● Instructions for the task:
Which lines of the records below contain the word "Nucl"? Report each of them in full.

[Saved data entries]

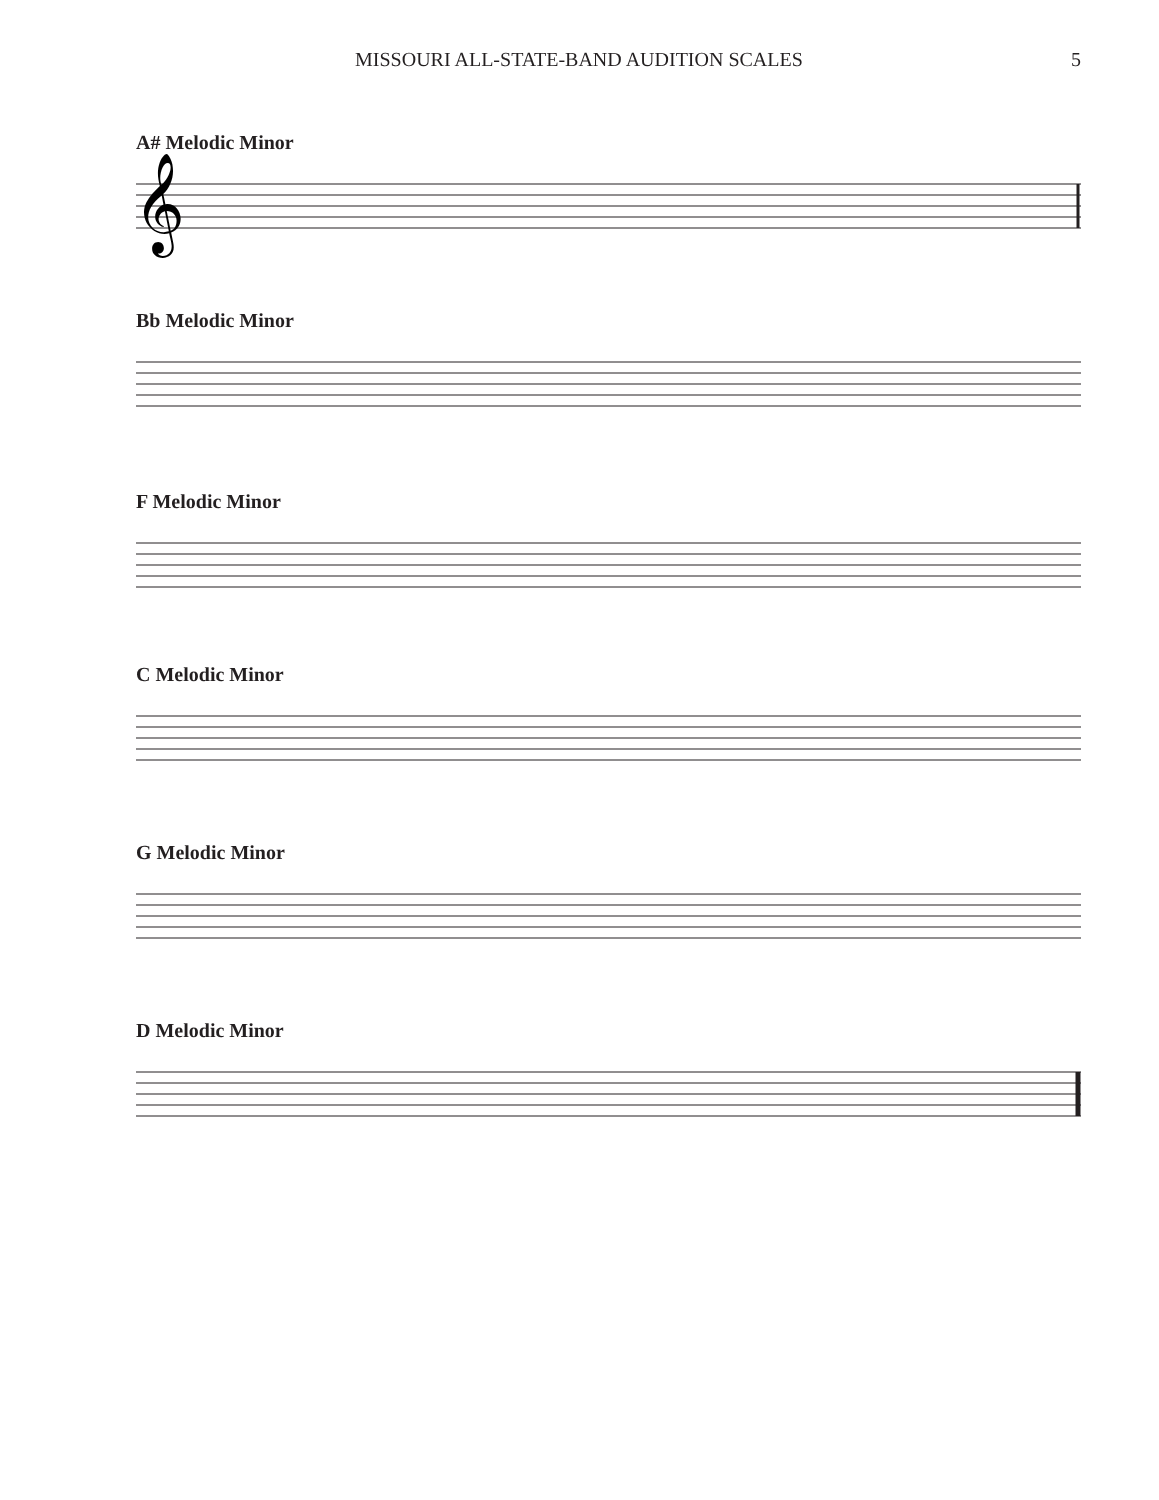MISSOURI ALL-STATE-BAND AUDITION SCALES 5
A# Melodic Minor
𝄞
Bb Melodic Minor
F Melodic Minor
C Melodic Minor
G Melodic Minor
D Melodic Minor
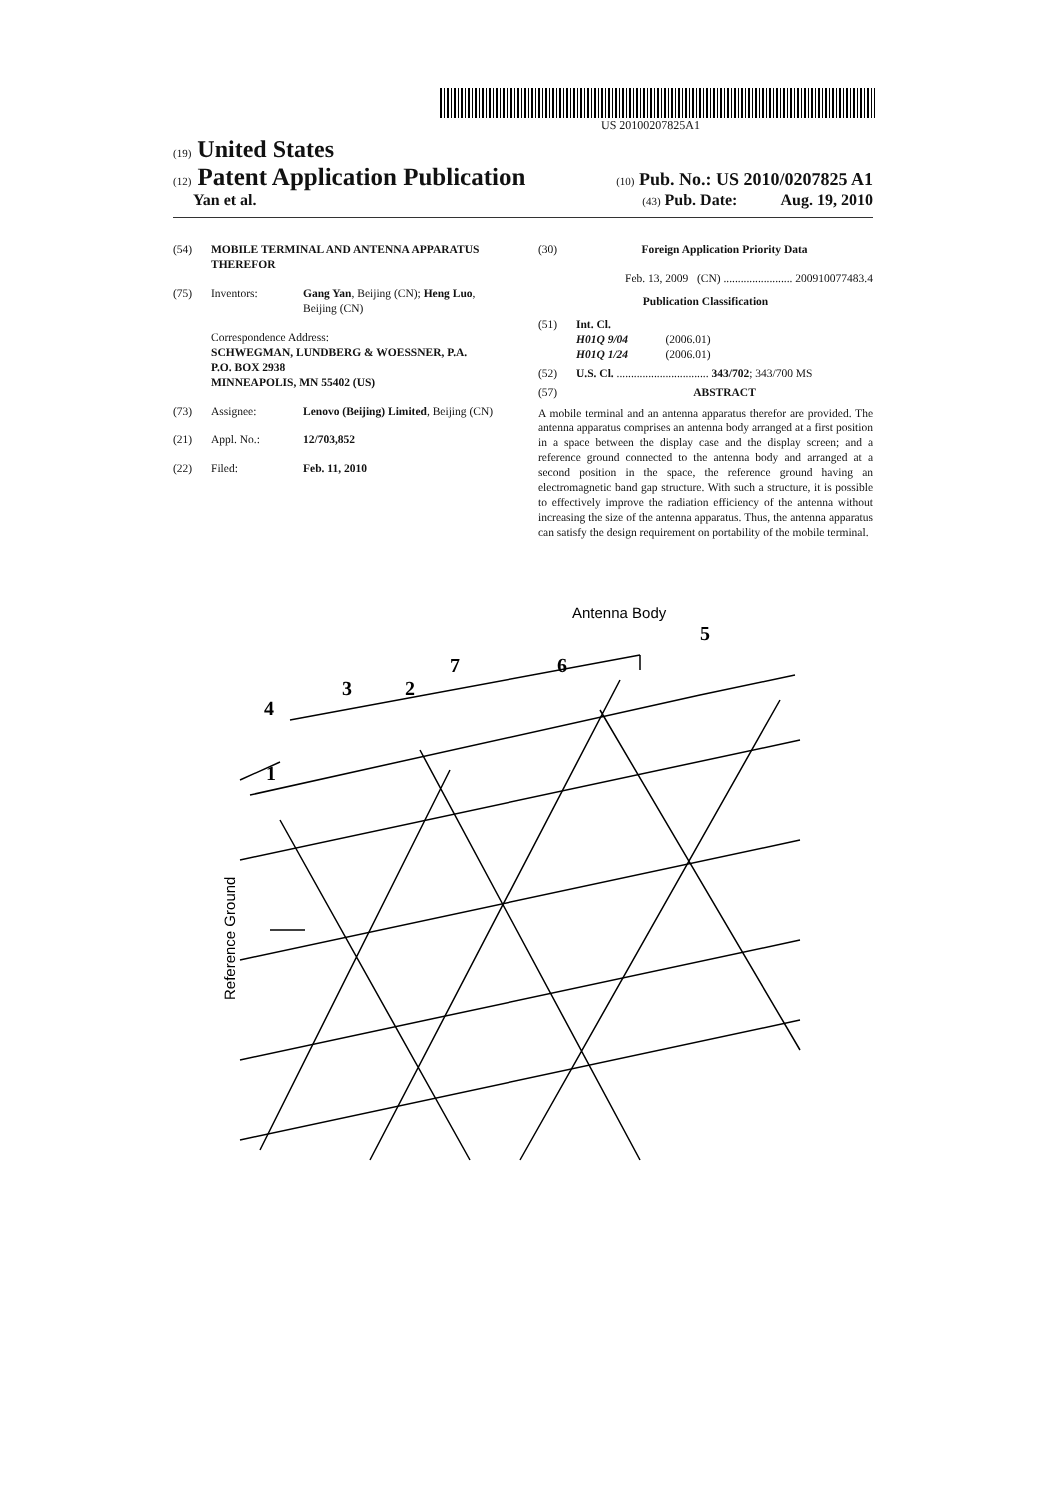US 20100207825A1
(19) United States
(12) Patent Application Publication (10) Pub. No.: US 2010/0207825 A1
Yan et al. (43) Pub. Date: Aug. 19, 2010
(54) MOBILE TERMINAL AND ANTENNA APPARATUS THEREFOR
(75) Inventors: Gang Yan, Beijing (CN); Heng Luo, Beijing (CN)
Correspondence Address:
SCHWEGMAN, LUNDBERG & WOESSNER, P.A.
P.O. BOX 2938
MINNEAPOLIS, MN 55402 (US)
(73) Assignee: Lenovo (Beijing) Limited, Beijing (CN)
(21) Appl. No.: 12/703,852
(22) Filed: Feb. 11, 2010
(30) Foreign Application Priority Data
Feb. 13, 2009 (CN) ........................ 200910077483.4
Publication Classification
(51) Int. Cl.
H01Q 9/04 (2006.01)
H01Q 1/24 (2006.01)
(52) U.S. Cl. ................................ 343/702; 343/700 MS
(57) ABSTRACT
A mobile terminal and an antenna apparatus therefor are provided. The antenna apparatus comprises an antenna body arranged at a first position in a space between the display case and the display screen; and a reference ground connected to the antenna body and arranged at a second position in the space, the reference ground having an electromagnetic band gap structure. With such a structure, it is possible to effectively improve the radiation efficiency of the antenna without increasing the size of the antenna apparatus. Thus, the antenna apparatus can satisfy the design requirement on portability of the mobile terminal.
Antenna Body
5
7
6
3
2
4
1
Reference Ground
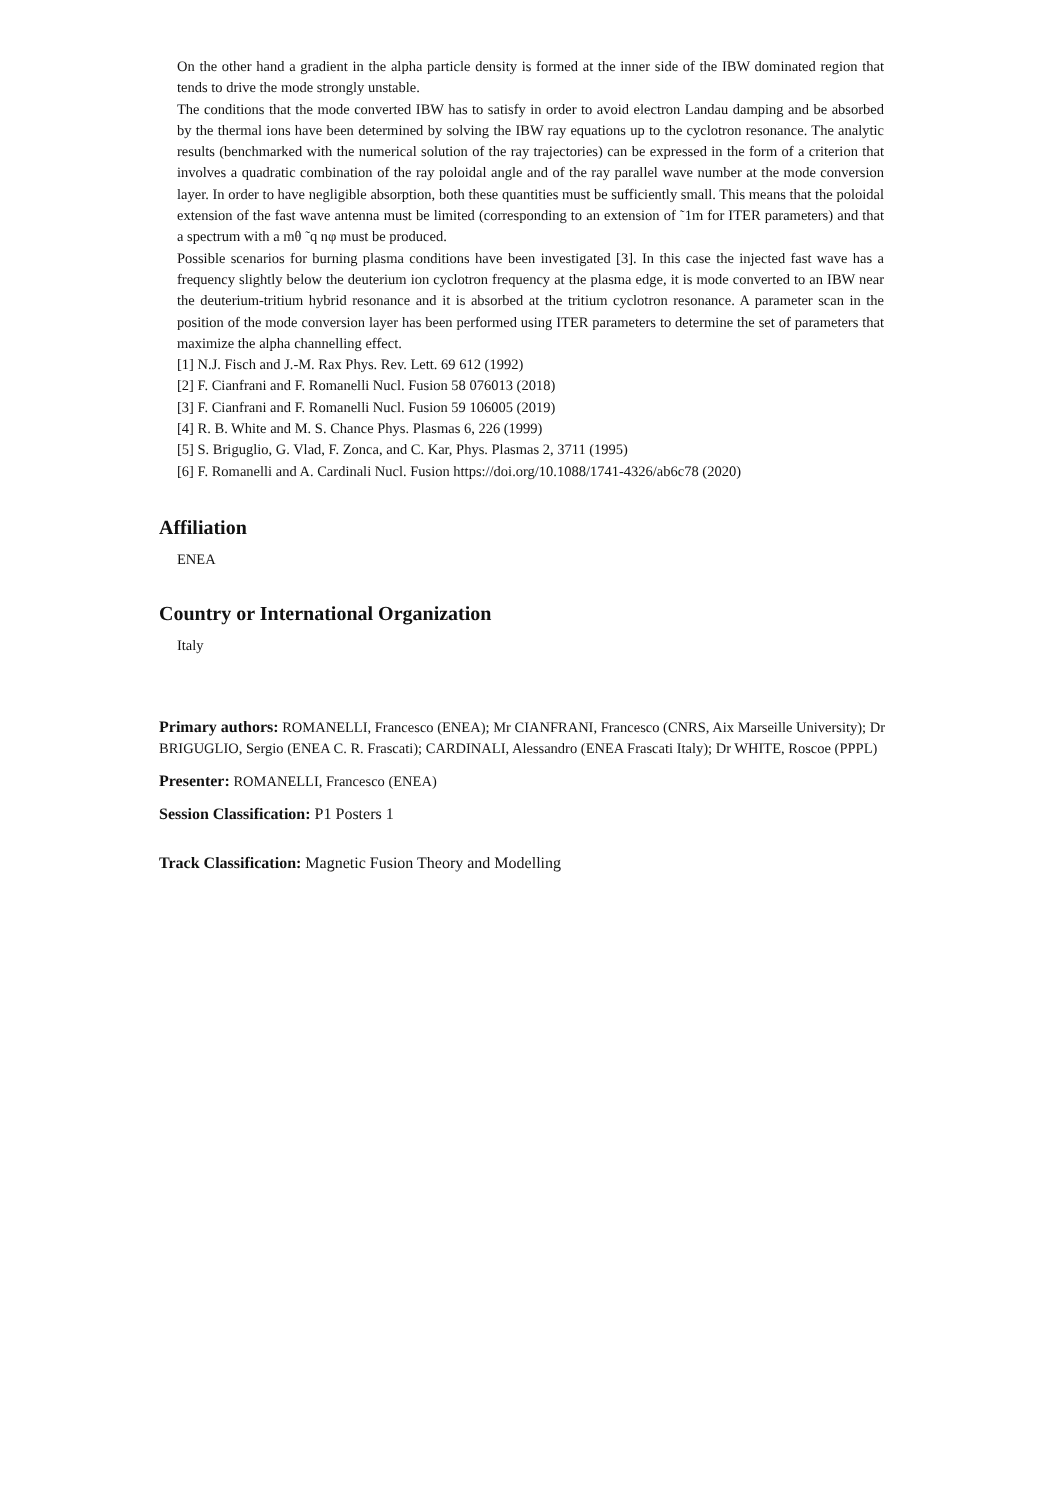On the other hand a gradient in the alpha particle density is formed at the inner side of the IBW dominated region that tends to drive the mode strongly unstable.
The conditions that the mode converted IBW has to satisfy in order to avoid electron Landau damping and be absorbed by the thermal ions have been determined by solving the IBW ray equations up to the cyclotron resonance. The analytic results (benchmarked with the numerical solution of the ray trajectories) can be expressed in the form of a criterion that involves a quadratic combination of the ray poloidal angle and of the ray parallel wave number at the mode conversion layer. In order to have negligible absorption, both these quantities must be sufficiently small. This means that the poloidal extension of the fast wave antenna must be limited (corresponding to an extension of ˜1m for ITER parameters) and that a spectrum with a mθ ˜q nφ must be produced.
Possible scenarios for burning plasma conditions have been investigated [3]. In this case the injected fast wave has a frequency slightly below the deuterium ion cyclotron frequency at the plasma edge, it is mode converted to an IBW near the deuterium-tritium hybrid resonance and it is absorbed at the tritium cyclotron resonance. A parameter scan in the position of the mode conversion layer has been performed using ITER parameters to determine the set of parameters that maximize the alpha channelling effect.
[1] N.J. Fisch and J.-M. Rax Phys. Rev. Lett. 69 612 (1992)
[2] F. Cianfrani and F. Romanelli Nucl. Fusion 58 076013 (2018)
[3] F. Cianfrani and F. Romanelli Nucl. Fusion 59 106005 (2019)
[4] R. B. White and M. S. Chance Phys. Plasmas 6, 226 (1999)
[5] S. Briguglio, G. Vlad, F. Zonca, and C. Kar, Phys. Plasmas 2, 3711 (1995)
[6] F. Romanelli and A. Cardinali Nucl. Fusion https://doi.org/10.1088/1741-4326/ab6c78 (2020)
Affiliation
ENEA
Country or International Organization
Italy
Primary authors: ROMANELLI, Francesco (ENEA); Mr CIANFRANI, Francesco (CNRS, Aix Marseille University); Dr BRIGUGLIO, Sergio (ENEA C. R. Frascati); CARDINALI, Alessandro (ENEA Frascati Italy); Dr WHITE, Roscoe (PPPL)
Presenter: ROMANELLI, Francesco (ENEA)
Session Classification: P1 Posters 1
Track Classification: Magnetic Fusion Theory and Modelling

● Answer section:
[2] F. Cianfrani and F. Romanelli Nucl. Fusion 58 076013 (2018)
[3] F. Cianfrani and F. Romanelli Nucl. Fusion 59 106005 (2019)
[6] F. Romanelli and A. Cardinali Nucl. Fusion https://doi.org/10.1088/1741-4326/ab6c78 (2020)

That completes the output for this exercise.